### DATA TO USE

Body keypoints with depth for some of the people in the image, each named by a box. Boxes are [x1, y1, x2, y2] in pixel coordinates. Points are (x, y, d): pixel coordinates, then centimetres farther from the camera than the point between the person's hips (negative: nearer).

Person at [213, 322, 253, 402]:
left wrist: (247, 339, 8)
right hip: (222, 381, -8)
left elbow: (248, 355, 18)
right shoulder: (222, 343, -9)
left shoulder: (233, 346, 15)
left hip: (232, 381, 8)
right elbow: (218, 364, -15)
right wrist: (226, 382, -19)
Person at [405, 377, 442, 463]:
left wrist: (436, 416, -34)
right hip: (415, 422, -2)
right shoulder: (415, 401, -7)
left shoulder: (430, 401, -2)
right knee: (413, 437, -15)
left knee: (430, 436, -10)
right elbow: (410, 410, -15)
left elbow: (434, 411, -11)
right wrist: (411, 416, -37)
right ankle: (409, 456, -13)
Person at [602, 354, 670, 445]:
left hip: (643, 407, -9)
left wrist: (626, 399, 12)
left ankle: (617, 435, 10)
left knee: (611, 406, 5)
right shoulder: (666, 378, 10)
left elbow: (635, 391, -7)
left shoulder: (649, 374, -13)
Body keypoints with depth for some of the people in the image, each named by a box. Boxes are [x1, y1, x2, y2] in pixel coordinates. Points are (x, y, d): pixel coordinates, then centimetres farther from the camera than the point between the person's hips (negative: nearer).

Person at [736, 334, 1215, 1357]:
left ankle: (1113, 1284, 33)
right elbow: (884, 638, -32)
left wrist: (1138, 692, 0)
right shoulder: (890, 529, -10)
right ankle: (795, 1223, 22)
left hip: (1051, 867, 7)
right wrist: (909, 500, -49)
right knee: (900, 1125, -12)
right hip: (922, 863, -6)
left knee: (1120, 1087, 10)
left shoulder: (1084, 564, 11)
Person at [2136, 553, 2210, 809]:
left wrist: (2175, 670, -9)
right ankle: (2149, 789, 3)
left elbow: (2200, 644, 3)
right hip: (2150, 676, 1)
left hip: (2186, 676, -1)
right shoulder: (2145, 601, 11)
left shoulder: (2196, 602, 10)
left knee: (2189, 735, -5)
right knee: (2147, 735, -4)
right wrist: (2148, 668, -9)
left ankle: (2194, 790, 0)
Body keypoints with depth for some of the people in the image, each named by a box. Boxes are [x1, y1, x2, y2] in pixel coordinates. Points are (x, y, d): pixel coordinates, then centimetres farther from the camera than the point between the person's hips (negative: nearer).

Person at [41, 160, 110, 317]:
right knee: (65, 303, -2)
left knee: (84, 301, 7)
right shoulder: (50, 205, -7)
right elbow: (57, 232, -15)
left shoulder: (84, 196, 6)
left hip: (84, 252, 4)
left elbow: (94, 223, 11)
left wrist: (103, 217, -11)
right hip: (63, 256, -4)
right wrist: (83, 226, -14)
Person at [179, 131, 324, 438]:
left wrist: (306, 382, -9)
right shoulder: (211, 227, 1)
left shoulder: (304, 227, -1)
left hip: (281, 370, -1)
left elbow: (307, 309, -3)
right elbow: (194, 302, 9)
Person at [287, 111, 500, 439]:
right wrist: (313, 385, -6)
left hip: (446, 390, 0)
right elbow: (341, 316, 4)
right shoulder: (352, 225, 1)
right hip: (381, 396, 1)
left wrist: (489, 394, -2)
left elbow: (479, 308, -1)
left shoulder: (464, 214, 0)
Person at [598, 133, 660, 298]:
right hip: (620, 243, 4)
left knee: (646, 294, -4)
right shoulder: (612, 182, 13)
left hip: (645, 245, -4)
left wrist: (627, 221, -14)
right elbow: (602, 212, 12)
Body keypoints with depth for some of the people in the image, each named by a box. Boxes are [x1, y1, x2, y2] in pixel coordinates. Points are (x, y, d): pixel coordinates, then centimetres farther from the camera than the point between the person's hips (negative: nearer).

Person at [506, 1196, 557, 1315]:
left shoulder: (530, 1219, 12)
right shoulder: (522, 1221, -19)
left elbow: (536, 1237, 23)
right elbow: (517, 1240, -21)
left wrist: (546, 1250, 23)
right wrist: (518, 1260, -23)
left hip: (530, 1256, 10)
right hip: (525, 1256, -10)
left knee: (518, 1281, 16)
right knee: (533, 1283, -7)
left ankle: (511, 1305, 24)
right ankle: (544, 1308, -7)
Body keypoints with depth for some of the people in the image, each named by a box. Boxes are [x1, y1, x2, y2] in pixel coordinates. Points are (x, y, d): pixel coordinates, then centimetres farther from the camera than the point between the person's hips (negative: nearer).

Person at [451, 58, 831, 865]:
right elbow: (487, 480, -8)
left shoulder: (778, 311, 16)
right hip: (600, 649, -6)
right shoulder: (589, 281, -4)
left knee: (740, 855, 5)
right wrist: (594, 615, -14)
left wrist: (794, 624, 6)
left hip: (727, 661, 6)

### INSTRUCTIONS TO FOLLOW
Print all of the records above again, word for word and line for line.

### EXPECTED OUTPUT
Body keypoints with depth for some of the people in the image, each named by a box. Boxes are [x1, y1, x2, y2] in pixel coordinates. Points are (x, y, d): pixel coordinates, then centimetres farther from the camera than the point between the person's hips (negative: nearer).

Person at [213, 322, 253, 402]:
left wrist: (247, 339, 8)
right hip: (222, 381, -8)
left elbow: (248, 355, 18)
right shoulder: (222, 343, -9)
left shoulder: (233, 346, 15)
left hip: (232, 381, 8)
right elbow: (218, 364, -15)
right wrist: (226, 382, -19)
Person at [405, 377, 442, 463]:
left wrist: (436, 416, -34)
right hip: (415, 422, -2)
right shoulder: (415, 401, -7)
left shoulder: (430, 401, -2)
right knee: (413, 437, -15)
left knee: (430, 436, -10)
right elbow: (410, 410, -15)
left elbow: (434, 411, -11)
right wrist: (411, 416, -37)
right ankle: (409, 456, -13)
Person at [602, 354, 670, 445]:
left hip: (643, 407, -9)
left wrist: (626, 399, 12)
left ankle: (617, 435, 10)
left knee: (611, 406, 5)
right shoulder: (666, 378, 10)
left elbow: (635, 391, -7)
left shoulder: (649, 374, -13)
Body keypoints with depth for some of the people in the image, each named by a box. Boxes are [x1, y1, x2, y2] in pixel coordinates. Points are (x, y, d): pixel coordinates, then centimetres farther from the camera than the point between the person's hips (negative: nearer).

Person at [736, 334, 1215, 1357]:
left ankle: (1113, 1284, 33)
right elbow: (884, 638, -32)
left wrist: (1138, 692, 0)
right shoulder: (890, 529, -10)
right ankle: (795, 1223, 22)
left hip: (1051, 867, 7)
right wrist: (909, 500, -49)
right knee: (900, 1125, -12)
right hip: (922, 863, -6)
left knee: (1120, 1087, 10)
left shoulder: (1084, 564, 11)
Person at [2136, 553, 2210, 809]:
left wrist: (2175, 670, -9)
right ankle: (2149, 789, 3)
left elbow: (2200, 644, 3)
right hip: (2150, 676, 1)
left hip: (2186, 676, -1)
right shoulder: (2145, 601, 11)
left shoulder: (2196, 602, 10)
left knee: (2189, 735, -5)
right knee: (2147, 735, -4)
right wrist: (2148, 668, -9)
left ankle: (2194, 790, 0)
Body keypoints with depth for some of the people in the image, each named by a box. Boxes are [x1, y1, x2, y2] in pixel coordinates. Points are (x, y, d): pixel coordinates, then centimetres farther from the camera than the point between the person's hips (negative: nearer).

Person at [41, 160, 110, 317]:
right knee: (65, 303, -2)
left knee: (84, 301, 7)
right shoulder: (50, 205, -7)
right elbow: (57, 232, -15)
left shoulder: (84, 196, 6)
left hip: (84, 252, 4)
left elbow: (94, 223, 11)
left wrist: (103, 217, -11)
right hip: (63, 256, -4)
right wrist: (83, 226, -14)
Person at [179, 131, 324, 438]:
left wrist: (306, 382, -9)
right shoulder: (211, 227, 1)
left shoulder: (304, 227, -1)
left hip: (281, 370, -1)
left elbow: (307, 309, -3)
right elbow: (194, 302, 9)
Person at [287, 111, 500, 439]:
right wrist: (313, 385, -6)
left hip: (446, 390, 0)
right elbow: (341, 316, 4)
right shoulder: (352, 225, 1)
right hip: (381, 396, 1)
left wrist: (489, 394, -2)
left elbow: (479, 308, -1)
left shoulder: (464, 214, 0)
Person at [598, 133, 660, 298]:
right hip: (620, 243, 4)
left knee: (646, 294, -4)
right shoulder: (612, 182, 13)
left hip: (645, 245, -4)
left wrist: (627, 221, -14)
right elbow: (602, 212, 12)
Body keypoints with depth for some of the people in the image, each named by a box. Boxes are [x1, y1, x2, y2] in pixel coordinates. Points are (x, y, d): pixel coordinates, then centimetres farther from the camera than the point between the person's hips (negative: nearer).

Person at [506, 1196, 557, 1315]:
left shoulder: (530, 1219, 12)
right shoulder: (522, 1221, -19)
left elbow: (536, 1237, 23)
right elbow: (517, 1240, -21)
left wrist: (546, 1250, 23)
right wrist: (518, 1260, -23)
left hip: (530, 1256, 10)
right hip: (525, 1256, -10)
left knee: (518, 1281, 16)
right knee: (533, 1283, -7)
left ankle: (511, 1305, 24)
right ankle: (544, 1308, -7)
Body keypoints with depth for some of the people in the image, each named by a box. Boxes are [x1, y1, x2, y2] in pixel coordinates. Points are (x, y, d): pixel coordinates, then centimetres farther from the camera than the point between the person's hips (negative: nearer).

Person at [451, 58, 831, 865]:
right elbow: (487, 480, -8)
left shoulder: (778, 311, 16)
right hip: (600, 649, -6)
right shoulder: (589, 281, -4)
left knee: (740, 855, 5)
right wrist: (594, 615, -14)
left wrist: (794, 624, 6)
left hip: (727, 661, 6)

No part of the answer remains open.